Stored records
--------------------------------------------------

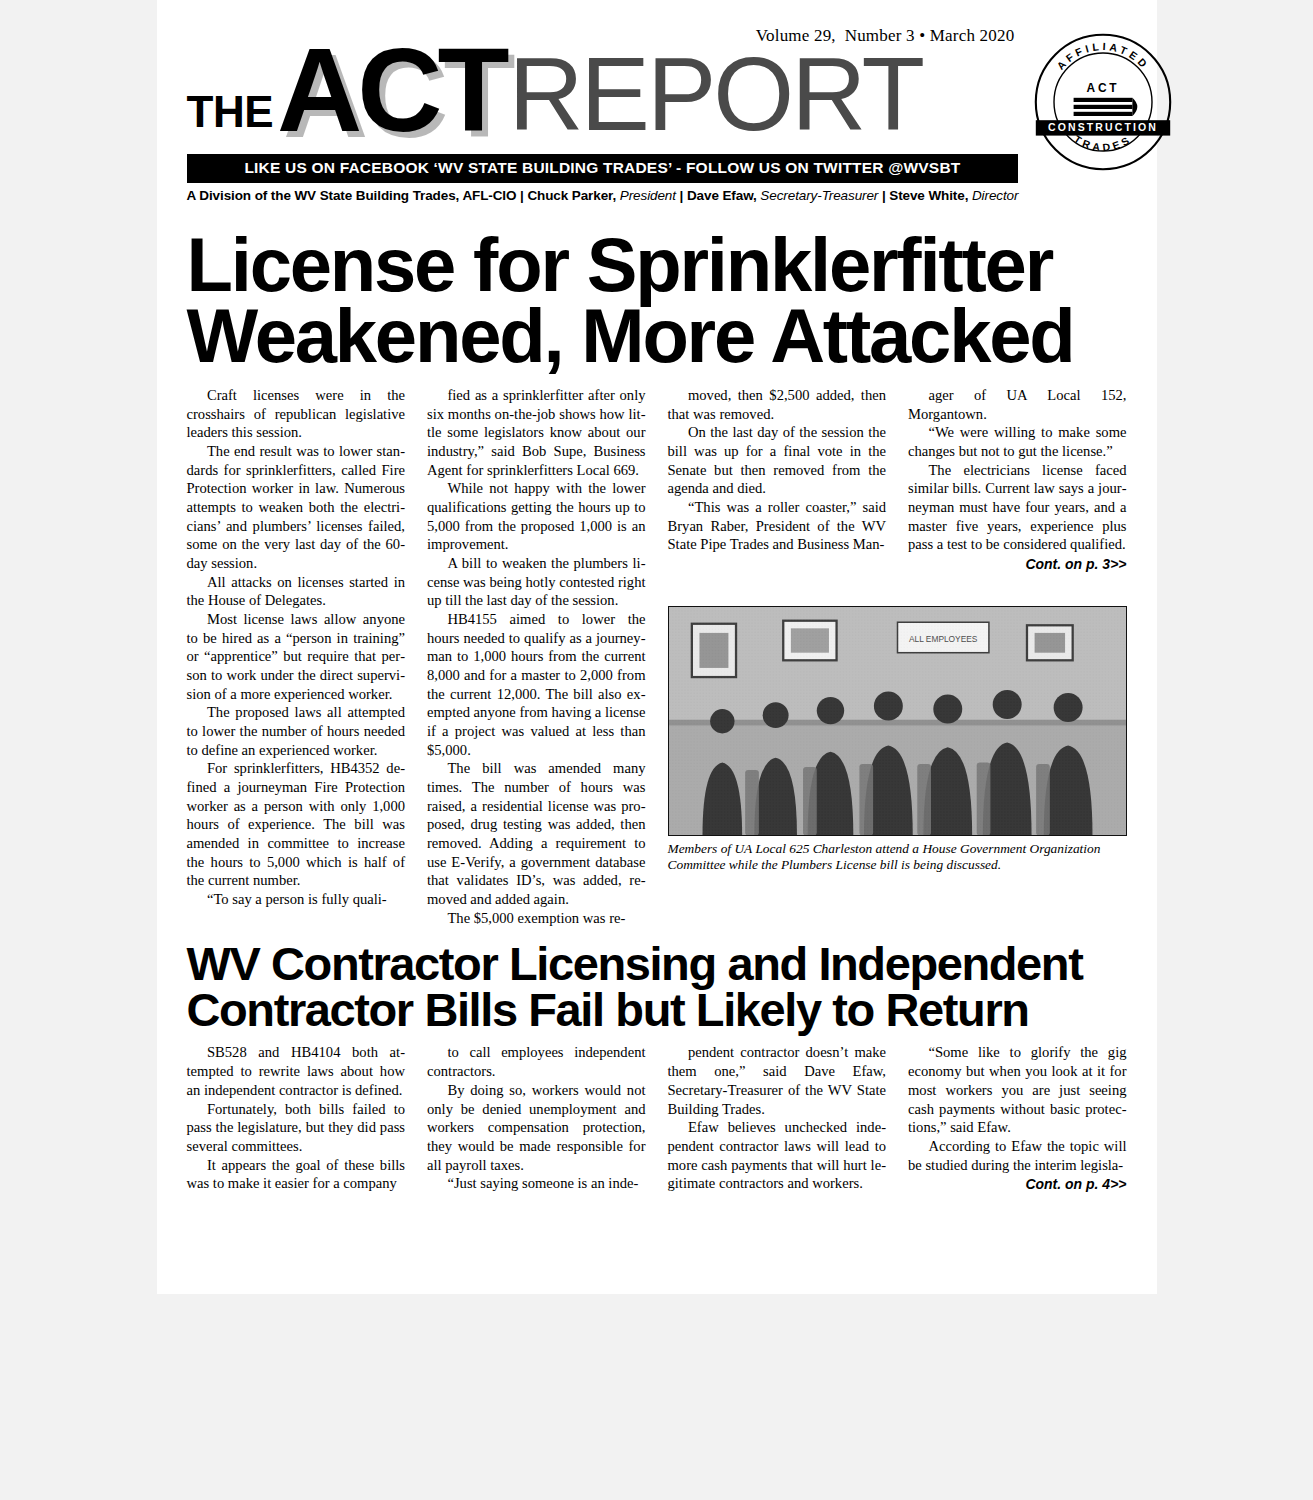Volume 29, Number 3 • March 2020
THE ACT REPORT
AFFILIATED TRADES ACT CONSTRUCTION
LIKE US ON FACEBOOK ‘WV STATE BUILDING TRADES’ - FOLLOW US ON TWITTER @WVSBT
A Division of the WV State Building Trades, AFL-CIO | Chuck Parker, President | Dave Efaw, Secretary-Treasurer | Steve White, Director
License for Sprinklerfitter Weakened, More Attacked
Craft licenses were in the crosshairs of republican legislative leaders this session.
The end result was to lower standards for sprinklerfitters, called Fire Protection worker in law. Numerous attempts to weaken both the electricians’ and plumbers’ licenses failed, some on the very last day of the 60-day session.
All attacks on licenses started in the House of Delegates.
Most license laws allow anyone to be hired as a “person in training” or “apprentice” but require that person to work under the direct supervision of a more experienced worker.
The proposed laws all attempted to lower the number of hours needed to define an experienced worker.
For sprinklerfitters, HB4352 defined a journeyman Fire Protection worker as a person with only 1,000 hours of experience. The bill was amended in committee to increase the hours to 5,000 which is half of the current number.
“To say a person is fully quali-
fied as a sprinklerfitter after only six months on-the-job shows how little some legislators know about our industry,” said Bob Supe, Business Agent for sprinklerfitters Local 669.
While not happy with the lower qualifications getting the hours up to 5,000 from the proposed 1,000 is an improvement.
A bill to weaken the plumbers license was being hotly contested right up till the last day of the session.
HB4155 aimed to lower the hours needed to qualify as a journeyman to 1,000 hours from the current 8,000 and for a master to 2,000 from the current 12,000. The bill also exempted anyone from having a license if a project was valued at less than $5,000.
The bill was amended many times. The number of hours was raised, a residential license was proposed, drug testing was added, then removed. Adding a requirement to use E-Verify, a government database that validates ID’s, was added, removed and added again.
The $5,000 exemption was re-
moved, then $2,500 added, then that was removed.
On the last day of the session the bill was up for a final vote in the Senate but then removed from the agenda and died.
“This was a roller coaster,” said Bryan Raber, President of the WV State Pipe Trades and Business Man-
ager of UA Local 152, Morgantown.
“We were willing to make some changes but not to gut the license.”
The electricians license faced similar bills. Current law says a journeyman must have four years, and a master five years, experience plus pass a test to be considered qualified.
Cont. on p. 3>>
ALL EMPLOYEES
Members of UA Local 625 Charleston attend a House Government Organization Committee while the Plumbers License bill is being discussed.
WV Contractor Licensing and Independent Contractor Bills Fail but Likely to Return
SB528 and HB4104 both attempted to rewrite laws about how an independent contractor is defined.
Fortunately, both bills failed to pass the legislature, but they did pass several committees.
It appears the goal of these bills was to make it easier for a company
to call employees independent contractors.
By doing so, workers would not only be denied unemployment and workers compensation protection, they would be made responsible for all payroll taxes.
“Just saying someone is an inde-
pendent contractor doesn’t make them one,” said Dave Efaw, Secretary-Treasurer of the WV State Building Trades.
Efaw believes unchecked independent contractor laws will lead to more cash payments that will hurt legitimate contractors and workers.
“Some like to glorify the gig economy but when you look at it for most workers you are just seeing cash payments without basic protections,” said Efaw.
According to Efaw the topic will be studied during the interim legisla-
Cont. on p. 4>>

--------------------------------------------------

(Problem requirements)
Your answer should be only the number of lines, in the entries above, that include "from".

(Written reply)
3